EXTRAHIERTER TEXT:
________________________

# Anonymous veröffentlicht Enthüllungsportal gegen Rechte



## Alterac (2. Januar 2012)

*Anonymous veröffentlicht Enthüllungsportal gegen Rechte*

Hallo Leute,

ich hoffe man darf hier auch News über Anonymous schreiben.

ANhänger von Anonymous haben ein Enthüllungsportal veröffentlicht.
Auf diesem werden Namen,Adressen,Telefonnummern von NPD Unterstützern
und Kunden von rechten Versandhäusern veröffentlicht.
Die Informationen sind nicht alle neu aber erstmal komplett abrufbar.
Sie nennen es Operation "Blitzkrieg".

Das Forum ist zu erreichen unter entfernt

Die Seite scheint sehr launisch zu sein und bei einigen funktioniert sie nicht.

Hier also ein Screenshot: http://www8.pic-upload.de/02.01.12/4qoebhhunsw4.jpgentfernt



			Dieser Inhalt steht nur eingeloggten Mitgliedern zur Verfügung.


----------



## dj*viper (2. Januar 2012)

*AW: Anonymous veröffentlicht Enthüllungsportal gegen Rechte*

die seite geht nicht...


----------



## Alterac (2. Januar 2012)

*AW: Anonymous veröffentlicht Enthüllungsportal gegen Rechte*

Doch geht wieder.


----------



## Robonator (2. Januar 2012)

*AW: Anonymous veröffentlicht Enthüllungsportal gegen Rechte*

Nö bei mir passiert nichts


----------



## Hansvonwurst (2. Januar 2012)

________________________

AUFGABE 1:
Welchen Namen geben die Anhänger von Anonymous laut dem Forenthread zum Enthüllungsportal ihrer Aktion?
AUFGABE 2:
Setze den Forenthread zum Anonymous-Enthüllungsportal an der Stelle fort, an der er endet.
Die Daten haben hiermit nichts zu tun.

________________________

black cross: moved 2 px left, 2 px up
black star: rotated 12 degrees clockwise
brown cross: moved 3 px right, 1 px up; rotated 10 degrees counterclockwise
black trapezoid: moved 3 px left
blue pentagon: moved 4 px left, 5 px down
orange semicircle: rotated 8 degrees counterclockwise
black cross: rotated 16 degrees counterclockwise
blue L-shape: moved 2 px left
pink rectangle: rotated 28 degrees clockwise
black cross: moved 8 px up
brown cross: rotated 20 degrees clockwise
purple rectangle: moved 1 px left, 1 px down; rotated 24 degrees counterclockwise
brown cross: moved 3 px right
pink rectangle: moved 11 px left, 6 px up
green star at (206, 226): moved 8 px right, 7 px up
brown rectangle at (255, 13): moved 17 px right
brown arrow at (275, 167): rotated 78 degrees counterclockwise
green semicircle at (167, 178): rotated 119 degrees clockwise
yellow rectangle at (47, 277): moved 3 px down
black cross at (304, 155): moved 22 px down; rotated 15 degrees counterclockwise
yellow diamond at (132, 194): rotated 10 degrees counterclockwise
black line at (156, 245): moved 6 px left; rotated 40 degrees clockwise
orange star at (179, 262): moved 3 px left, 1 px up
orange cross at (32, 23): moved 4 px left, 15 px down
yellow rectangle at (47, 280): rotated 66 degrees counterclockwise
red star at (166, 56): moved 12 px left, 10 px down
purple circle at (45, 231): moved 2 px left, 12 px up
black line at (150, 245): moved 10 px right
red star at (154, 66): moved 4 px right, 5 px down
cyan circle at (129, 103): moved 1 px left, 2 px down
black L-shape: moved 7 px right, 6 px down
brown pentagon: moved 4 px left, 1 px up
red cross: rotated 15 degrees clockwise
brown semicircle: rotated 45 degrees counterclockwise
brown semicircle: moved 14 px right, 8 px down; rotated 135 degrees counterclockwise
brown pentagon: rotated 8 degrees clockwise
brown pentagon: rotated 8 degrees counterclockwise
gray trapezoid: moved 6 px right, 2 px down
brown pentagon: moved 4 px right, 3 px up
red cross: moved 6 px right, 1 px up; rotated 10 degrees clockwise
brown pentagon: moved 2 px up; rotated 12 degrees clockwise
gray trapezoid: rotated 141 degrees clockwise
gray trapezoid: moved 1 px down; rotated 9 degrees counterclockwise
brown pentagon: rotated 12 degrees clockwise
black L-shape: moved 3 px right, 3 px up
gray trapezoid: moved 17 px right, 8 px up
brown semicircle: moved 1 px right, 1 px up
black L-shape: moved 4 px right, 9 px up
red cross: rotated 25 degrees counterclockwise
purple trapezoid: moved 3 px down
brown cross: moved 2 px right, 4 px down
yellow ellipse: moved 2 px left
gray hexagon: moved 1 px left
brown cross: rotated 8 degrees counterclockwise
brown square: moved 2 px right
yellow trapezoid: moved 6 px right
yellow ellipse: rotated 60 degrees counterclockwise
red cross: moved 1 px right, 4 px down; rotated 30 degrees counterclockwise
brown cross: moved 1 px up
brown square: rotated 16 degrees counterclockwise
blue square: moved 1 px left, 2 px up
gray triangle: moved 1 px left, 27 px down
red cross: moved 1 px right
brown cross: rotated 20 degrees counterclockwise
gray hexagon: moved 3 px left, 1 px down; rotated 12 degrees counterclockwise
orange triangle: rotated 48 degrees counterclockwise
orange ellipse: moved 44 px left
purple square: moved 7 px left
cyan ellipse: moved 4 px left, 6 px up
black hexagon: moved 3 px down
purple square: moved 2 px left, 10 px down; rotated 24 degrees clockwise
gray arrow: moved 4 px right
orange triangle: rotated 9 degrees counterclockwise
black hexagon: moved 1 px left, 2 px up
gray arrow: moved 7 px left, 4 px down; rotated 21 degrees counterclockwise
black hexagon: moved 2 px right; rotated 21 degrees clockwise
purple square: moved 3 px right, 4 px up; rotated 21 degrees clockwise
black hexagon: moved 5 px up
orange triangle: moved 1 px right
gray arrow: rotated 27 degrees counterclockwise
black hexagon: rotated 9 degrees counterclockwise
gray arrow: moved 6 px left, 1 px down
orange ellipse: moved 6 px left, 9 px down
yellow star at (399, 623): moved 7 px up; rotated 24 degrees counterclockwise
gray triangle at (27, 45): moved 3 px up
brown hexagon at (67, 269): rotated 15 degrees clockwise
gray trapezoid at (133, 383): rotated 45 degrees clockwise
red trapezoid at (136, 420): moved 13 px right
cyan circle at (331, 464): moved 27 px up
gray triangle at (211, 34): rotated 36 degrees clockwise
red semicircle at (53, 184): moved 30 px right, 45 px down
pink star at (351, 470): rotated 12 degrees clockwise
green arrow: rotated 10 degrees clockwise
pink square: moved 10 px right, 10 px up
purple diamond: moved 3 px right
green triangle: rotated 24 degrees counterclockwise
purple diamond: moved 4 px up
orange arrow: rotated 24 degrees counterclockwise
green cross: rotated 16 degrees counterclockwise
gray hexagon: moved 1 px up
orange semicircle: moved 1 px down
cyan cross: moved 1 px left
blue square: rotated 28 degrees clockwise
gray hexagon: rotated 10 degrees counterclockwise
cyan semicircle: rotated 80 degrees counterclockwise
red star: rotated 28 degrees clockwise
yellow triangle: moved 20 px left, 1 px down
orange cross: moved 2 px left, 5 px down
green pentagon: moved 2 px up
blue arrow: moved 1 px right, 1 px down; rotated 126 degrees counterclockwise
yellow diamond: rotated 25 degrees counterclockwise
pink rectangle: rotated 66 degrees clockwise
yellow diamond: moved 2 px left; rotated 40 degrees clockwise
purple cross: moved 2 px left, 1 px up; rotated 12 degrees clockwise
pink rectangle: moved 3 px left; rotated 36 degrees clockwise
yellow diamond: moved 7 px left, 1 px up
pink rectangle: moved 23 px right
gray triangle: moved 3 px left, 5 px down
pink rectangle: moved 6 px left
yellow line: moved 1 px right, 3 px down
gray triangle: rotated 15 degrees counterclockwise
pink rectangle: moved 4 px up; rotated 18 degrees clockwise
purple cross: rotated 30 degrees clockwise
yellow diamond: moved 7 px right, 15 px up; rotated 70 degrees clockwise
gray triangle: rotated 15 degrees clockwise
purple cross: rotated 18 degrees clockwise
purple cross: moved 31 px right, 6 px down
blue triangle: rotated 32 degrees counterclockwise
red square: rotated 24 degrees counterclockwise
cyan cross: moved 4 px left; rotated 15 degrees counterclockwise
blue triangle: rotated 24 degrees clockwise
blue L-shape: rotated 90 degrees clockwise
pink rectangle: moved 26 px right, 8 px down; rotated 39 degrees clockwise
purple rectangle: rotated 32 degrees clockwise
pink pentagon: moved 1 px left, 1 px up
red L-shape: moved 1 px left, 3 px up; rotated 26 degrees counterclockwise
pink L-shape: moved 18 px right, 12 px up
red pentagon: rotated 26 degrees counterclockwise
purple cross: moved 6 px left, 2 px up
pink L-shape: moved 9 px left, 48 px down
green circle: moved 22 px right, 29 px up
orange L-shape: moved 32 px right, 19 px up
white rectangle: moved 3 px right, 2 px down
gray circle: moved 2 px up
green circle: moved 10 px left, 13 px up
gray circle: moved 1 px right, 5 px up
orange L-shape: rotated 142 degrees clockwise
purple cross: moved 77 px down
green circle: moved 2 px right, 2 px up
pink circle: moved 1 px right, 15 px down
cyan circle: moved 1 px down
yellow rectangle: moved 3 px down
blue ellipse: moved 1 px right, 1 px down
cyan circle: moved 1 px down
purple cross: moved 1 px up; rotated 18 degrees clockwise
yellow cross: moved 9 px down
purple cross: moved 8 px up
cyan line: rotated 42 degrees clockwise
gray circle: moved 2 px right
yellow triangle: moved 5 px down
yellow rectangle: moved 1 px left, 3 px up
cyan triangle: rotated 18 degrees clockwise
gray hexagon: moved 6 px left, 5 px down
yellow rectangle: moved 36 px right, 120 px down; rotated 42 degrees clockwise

________________________

LÖSUNG 1:
Sie nennen sie Operation "Blitzkrieg".

LÖSUNG 2:
*AW: Anonymous veröffentlicht Enthüllungsportal gegen Rechte*

Sind sie durch diese Stigmatisierung wirklich besser als die Nazis?


----------



## dj*viper (2. Januar 2012)

*AW: Anonymous veröffentlicht Enthüllungsportal gegen Rechte*

geht immer noch nicht.
wird wohl grad mit ddos angriffen attackiert 

@alterac: leere mal deinen cache...


----------



## Shi (2. Januar 2012)

*AW: Anonymous veröffentlicht Enthüllungsportal gegen Rechte*

http://nazi-leaks.net/

bei mir gehts

Achja, ich find das ist eine super Aktion 
Hoffentlich werden ein paar Kollegen vom schwarzen Block die Spender mal zu Hause besuchen


----------



## DaStash (2. Januar 2012)

*AW: Anonymous veröffentlicht Enthüllungsportal gegen Rechte*

Ich finde das überhaupt nicht gut private Daten zu veröffentlichen, darüber hinaus verstoßen sie gegen decn Hackercodec. Ich mag die NPD nicht aber ich akzeptiere sie aus demokratischer Sicht und man sollte mit ihr auch demokratisch umgehen.

MfG


----------



## dj*viper (2. Januar 2012)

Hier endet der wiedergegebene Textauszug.